Of course, as readers of this blog know, it’s more complicated than that. Even when court transcripts show litigants speaking in the first person, their testimony was profoundly shaped by the context in which it was produced. Some of these processes are nearly universal: people go to court to make things happen, so the statements they make in court can’t be read as a transparent representation of their opinions or experiences. Others are more specific to colonial courts. Court transcripts in the 19th century Eastern Cape were written in English, although litigants almost universally gave their testimony in isiXhosa.

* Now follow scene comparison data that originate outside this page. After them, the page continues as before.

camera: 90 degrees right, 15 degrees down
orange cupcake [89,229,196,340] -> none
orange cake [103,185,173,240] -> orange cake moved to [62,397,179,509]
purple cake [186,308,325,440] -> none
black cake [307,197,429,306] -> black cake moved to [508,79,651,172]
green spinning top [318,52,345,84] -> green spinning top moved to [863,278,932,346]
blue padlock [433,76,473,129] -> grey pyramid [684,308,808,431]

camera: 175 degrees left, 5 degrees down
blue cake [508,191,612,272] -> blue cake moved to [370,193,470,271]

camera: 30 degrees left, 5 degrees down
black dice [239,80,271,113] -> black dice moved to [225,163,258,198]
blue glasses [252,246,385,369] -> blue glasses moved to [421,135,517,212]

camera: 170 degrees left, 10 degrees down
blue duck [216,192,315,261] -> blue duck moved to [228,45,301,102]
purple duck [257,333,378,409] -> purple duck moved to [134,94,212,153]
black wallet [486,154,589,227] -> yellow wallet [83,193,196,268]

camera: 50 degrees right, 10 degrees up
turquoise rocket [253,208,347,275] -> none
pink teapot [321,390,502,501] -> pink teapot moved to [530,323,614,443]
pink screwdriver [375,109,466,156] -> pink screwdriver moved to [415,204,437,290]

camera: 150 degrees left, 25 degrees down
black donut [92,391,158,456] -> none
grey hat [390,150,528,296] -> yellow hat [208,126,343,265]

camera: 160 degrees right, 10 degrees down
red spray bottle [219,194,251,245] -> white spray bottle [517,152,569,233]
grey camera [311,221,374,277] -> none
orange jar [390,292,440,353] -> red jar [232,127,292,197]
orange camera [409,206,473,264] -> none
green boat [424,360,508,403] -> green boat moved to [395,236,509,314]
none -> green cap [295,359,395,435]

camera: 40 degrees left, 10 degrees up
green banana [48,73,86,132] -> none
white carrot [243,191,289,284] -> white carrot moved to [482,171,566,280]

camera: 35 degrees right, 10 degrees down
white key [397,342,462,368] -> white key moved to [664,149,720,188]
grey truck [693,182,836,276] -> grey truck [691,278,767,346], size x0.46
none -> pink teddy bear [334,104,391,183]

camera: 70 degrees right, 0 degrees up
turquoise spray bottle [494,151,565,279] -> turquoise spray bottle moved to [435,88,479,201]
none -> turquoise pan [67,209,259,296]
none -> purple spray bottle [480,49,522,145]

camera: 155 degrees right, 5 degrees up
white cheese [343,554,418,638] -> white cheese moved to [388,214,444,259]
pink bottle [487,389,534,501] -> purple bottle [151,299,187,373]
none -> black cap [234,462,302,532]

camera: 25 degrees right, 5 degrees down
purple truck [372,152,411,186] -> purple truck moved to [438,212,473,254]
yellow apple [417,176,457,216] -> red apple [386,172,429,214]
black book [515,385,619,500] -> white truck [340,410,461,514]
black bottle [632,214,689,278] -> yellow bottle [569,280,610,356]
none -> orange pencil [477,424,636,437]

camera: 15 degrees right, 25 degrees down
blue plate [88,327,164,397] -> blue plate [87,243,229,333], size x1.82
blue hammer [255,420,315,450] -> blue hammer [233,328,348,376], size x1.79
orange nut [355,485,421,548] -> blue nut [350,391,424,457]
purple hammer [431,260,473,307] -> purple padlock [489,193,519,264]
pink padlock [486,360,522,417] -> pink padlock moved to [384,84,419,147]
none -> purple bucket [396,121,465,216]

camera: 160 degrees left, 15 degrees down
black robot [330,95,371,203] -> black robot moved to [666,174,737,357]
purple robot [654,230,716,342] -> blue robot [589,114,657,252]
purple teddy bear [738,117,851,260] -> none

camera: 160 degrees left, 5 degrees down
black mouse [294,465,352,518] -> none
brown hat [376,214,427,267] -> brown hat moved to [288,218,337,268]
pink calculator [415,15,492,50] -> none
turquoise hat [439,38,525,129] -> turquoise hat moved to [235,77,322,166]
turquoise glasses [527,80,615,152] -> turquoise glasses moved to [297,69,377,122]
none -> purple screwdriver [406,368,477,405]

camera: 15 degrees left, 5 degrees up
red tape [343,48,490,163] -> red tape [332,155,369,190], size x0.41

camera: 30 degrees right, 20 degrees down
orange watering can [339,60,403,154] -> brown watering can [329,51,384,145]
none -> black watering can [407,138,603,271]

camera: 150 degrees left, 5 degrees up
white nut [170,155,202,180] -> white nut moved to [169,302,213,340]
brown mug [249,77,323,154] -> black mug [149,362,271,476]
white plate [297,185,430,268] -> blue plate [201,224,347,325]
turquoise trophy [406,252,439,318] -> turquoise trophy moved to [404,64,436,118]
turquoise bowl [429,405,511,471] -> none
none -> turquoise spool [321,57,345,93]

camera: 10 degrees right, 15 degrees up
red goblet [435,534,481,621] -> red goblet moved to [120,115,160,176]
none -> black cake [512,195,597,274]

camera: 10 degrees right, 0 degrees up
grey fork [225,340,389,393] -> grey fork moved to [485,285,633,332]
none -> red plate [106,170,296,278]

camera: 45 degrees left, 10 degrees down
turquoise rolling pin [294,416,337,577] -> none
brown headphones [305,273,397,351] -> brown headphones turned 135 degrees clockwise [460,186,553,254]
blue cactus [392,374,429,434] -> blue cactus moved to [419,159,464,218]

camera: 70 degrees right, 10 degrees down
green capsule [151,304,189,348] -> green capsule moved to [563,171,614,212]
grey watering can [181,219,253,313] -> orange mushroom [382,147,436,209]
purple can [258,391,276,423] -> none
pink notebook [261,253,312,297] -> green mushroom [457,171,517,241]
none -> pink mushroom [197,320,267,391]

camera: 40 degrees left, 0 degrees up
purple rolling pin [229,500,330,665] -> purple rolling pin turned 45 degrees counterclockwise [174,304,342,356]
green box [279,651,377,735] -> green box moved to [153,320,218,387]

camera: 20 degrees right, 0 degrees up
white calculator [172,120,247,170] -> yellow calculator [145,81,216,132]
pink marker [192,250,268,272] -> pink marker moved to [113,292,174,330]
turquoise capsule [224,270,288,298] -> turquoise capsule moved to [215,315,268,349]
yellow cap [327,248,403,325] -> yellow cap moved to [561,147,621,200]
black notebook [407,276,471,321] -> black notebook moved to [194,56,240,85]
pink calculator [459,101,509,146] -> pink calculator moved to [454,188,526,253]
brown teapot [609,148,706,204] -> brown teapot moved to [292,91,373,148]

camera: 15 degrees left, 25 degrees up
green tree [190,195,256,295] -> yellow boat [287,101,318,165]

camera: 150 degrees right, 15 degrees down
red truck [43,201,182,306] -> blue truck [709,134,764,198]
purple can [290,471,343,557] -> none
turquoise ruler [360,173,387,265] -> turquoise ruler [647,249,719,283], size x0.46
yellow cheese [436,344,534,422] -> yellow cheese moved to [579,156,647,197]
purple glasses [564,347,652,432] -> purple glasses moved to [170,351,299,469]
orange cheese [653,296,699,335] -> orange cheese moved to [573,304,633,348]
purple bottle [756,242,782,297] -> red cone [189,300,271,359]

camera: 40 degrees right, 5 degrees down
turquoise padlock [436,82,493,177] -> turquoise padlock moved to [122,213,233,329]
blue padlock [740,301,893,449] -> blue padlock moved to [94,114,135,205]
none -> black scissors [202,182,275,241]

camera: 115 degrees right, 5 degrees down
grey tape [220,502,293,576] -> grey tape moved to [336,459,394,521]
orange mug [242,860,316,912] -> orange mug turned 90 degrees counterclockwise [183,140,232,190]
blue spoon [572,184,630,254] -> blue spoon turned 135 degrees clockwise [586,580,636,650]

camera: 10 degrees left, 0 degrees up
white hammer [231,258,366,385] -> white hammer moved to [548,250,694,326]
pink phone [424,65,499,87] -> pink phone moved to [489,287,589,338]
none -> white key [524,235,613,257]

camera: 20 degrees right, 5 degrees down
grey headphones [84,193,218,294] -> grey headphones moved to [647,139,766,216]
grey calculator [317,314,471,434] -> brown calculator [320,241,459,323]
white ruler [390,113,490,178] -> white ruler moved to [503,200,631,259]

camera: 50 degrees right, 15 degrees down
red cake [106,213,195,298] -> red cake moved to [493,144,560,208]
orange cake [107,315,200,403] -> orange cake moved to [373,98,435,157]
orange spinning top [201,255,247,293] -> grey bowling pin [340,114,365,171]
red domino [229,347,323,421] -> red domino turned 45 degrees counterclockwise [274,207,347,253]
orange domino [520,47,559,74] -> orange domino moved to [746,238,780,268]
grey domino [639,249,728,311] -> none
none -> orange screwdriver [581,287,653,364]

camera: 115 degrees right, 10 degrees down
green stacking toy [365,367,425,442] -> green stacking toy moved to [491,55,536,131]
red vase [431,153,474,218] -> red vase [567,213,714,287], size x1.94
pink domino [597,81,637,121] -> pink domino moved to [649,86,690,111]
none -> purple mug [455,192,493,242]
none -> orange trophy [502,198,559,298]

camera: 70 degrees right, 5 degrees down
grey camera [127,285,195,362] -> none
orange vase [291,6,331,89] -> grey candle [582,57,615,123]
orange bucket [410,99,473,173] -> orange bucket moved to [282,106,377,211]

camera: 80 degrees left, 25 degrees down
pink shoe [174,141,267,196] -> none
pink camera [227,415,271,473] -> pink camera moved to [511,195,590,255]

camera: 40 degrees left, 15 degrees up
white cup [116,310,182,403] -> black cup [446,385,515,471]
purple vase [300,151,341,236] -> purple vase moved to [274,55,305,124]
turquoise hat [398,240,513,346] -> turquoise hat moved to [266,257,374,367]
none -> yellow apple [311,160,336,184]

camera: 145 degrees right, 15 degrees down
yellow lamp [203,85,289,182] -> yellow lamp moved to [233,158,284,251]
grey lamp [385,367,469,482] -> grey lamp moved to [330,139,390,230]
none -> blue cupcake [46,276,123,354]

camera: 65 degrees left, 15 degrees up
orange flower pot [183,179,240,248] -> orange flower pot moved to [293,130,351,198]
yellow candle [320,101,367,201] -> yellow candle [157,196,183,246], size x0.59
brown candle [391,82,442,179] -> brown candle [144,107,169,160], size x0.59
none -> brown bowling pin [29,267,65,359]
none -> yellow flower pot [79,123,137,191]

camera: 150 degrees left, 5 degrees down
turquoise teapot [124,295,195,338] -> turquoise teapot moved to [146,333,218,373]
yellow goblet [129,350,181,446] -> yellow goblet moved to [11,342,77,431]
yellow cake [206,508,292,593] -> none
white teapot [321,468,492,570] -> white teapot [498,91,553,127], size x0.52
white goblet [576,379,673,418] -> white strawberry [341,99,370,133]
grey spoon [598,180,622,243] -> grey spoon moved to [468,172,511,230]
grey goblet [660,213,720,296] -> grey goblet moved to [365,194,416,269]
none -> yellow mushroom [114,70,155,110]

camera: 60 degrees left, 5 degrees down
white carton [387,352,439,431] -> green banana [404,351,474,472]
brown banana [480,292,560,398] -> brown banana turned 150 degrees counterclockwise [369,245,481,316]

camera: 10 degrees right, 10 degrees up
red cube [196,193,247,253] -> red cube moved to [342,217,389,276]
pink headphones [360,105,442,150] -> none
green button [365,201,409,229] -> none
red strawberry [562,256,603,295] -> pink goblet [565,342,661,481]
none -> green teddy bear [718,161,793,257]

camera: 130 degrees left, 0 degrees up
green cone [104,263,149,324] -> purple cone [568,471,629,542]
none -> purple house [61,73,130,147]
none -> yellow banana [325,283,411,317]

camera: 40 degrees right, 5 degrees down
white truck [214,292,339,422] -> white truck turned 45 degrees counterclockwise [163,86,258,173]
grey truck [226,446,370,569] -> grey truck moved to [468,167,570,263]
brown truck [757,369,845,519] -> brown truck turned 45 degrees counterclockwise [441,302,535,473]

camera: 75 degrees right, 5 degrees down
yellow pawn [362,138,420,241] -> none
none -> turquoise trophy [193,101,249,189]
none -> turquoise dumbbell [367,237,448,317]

And the process of translation was cultural as well as linguistic. Most African litigants did not think about sexual violence either in the terms provided by colonial law; indeed, they did not necessarily know what court officials meant by those terms, which mapped poorly onto the isiXhosa words conventionally used to translate them.
So what do we do with court records, if we want to write histories that include, or even privilege, the perspectives of ordinary litigants? There is more than one answer to this question. We can crunch numbers to identify the most prevalent forms of dispute, or mine transcripts for stray pieces of evidence that illuminate the path that litigants took before reaching the courtroom. I did both in my own research. The disproportionate number of domestic servants accused of infanticide provided insights into the sexual exploitation that often accompanied such labor, while litigants who admitted taking their cases to local headmen before approaching the colonial court attuned me to the broader landscape of legal power in the Eastern Cape.
By far the most revealing court records I looked at, however, were those in which the process of translation failed in some way. Again, sometimes, the failure was literal—court clerks reverted to isiXhosa for a word or phrase, providing evidence of the incommensurability between local and colonial ways of understanding the world. More often, it was a matter of mismatched expectations. Especially in the early years of colonialism, African men and women sometimes made charges of sexual impropriety using categories that were wholly unintelligible to colonial officials. These cases pointed to the limits of forum-shopping as a model for explaining litigant behavior; more importantly, they revealed the kinds of claims that litigants thought they should be able to make. They gave me access not to “authentic” views or experiences of individual men and women, but to the set of social norms that litigants expected to be able to appeal to. Over time, they also showed isiXhosa-speaking men and women learning the language of colonial law, and using it to make their claims.